Gardner Edgerton Approves Incentives for Special Education Teachers
GARDNER, Kansas — As more teachers leave the profession, school districts in one area are taking additional steps to retain special education teachers.
On Monday, the Gardner Edgerton School Board unanimously approved the allocation of $82,100 for incentives to encourage special education staff to stay in the district.
“50% of our special education[ucation] Staff have left the district in the last two years,” said Director of Human Resources Dr. Jodi Marshall.
Marshall said the school district is seeing a staggering turnover rate. About 30% of the special education staff retired in his 2020-21 school year, and about 20% he retired in the 2021-22 school year.
For the 2022-23 school year, the district will offer a $500 “hard to fill” scholarship to all qualified special education staff, including auxiliary professionals. Currently, the starting salary in the school district is $11 an hour for generalized paraprofessionals and $12 an hour for specialized paraprofessionals.
Approximately 106 special education staff are employed during the school year, costing the school district approximately $53,000.
“They are in a difficult position to fill, they are in a unique position. This is just an additional comp[ensation] It’s about recognizing and affirming the work they do,” Marshall said.
The school district will also spend approximately $8,250 to reimburse 33 employees for licensing fees of up to $250 each. This reimbursement is available to professional staff such as speech pathologists, occupational therapists, physical therapists, school psychologists, social her workers, music therapists and audiologists.
“These people often need to renew their licenses more often than seasoned teachers. [For] Every 5 years for veteran teachers. Some of these professionals have to renew their license every two years, every year. It has a cost.

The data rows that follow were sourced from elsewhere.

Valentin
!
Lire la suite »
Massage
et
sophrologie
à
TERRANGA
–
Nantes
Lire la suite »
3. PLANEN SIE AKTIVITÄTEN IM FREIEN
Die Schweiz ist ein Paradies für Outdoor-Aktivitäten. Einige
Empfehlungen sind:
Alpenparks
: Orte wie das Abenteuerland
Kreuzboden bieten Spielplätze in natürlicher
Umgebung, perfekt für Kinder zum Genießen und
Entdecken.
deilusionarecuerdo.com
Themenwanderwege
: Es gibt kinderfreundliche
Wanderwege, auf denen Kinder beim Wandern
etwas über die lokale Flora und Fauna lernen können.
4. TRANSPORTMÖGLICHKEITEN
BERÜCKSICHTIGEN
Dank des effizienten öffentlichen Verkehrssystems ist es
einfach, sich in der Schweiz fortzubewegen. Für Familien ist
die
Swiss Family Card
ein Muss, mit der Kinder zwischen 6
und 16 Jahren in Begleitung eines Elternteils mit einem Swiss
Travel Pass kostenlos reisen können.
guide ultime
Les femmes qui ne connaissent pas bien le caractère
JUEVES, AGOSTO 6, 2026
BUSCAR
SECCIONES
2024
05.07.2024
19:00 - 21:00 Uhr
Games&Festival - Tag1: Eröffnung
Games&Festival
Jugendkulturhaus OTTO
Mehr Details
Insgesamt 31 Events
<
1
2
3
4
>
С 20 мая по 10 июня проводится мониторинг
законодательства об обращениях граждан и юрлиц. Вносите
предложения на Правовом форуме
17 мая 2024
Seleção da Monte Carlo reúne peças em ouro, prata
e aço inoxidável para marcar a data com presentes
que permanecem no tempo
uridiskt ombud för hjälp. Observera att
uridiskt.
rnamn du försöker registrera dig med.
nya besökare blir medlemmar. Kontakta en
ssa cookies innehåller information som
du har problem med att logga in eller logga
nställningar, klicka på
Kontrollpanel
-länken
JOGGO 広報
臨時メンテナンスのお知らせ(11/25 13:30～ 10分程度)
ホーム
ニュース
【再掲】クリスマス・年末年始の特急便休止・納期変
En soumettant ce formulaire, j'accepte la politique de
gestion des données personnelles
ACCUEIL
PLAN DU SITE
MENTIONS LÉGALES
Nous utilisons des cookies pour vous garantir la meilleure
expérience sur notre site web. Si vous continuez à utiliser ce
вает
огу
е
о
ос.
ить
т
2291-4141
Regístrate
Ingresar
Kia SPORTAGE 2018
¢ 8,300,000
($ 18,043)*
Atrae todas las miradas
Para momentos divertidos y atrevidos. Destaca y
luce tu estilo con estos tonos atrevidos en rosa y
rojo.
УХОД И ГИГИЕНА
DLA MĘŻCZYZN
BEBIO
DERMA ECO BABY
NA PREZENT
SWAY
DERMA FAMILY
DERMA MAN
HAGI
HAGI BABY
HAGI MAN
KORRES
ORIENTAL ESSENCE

We just want to cover that cost,” Marshall said.
Marshall said the school district has about a dozen special education teachers working under contract each year, as well as working to obtain full licenses for the position. . These teachers are often working on exempt licenses and taking college courses to fulfill their special education role.
The district is now offering these teachers up to $1,000 in tuition reimbursement. This year, the school district will allocate approximately $15,000 to reimburse her 15 teachers for the cost of these courses.
District business and finance director Tiffany Morawiec said the district received increased categorical funding from the state to help cover the costs of the new incentives.
“Not a lot. We’re hoping this year will help people stay so we can work together, and hopefully next year’s budget will be a little more substantial.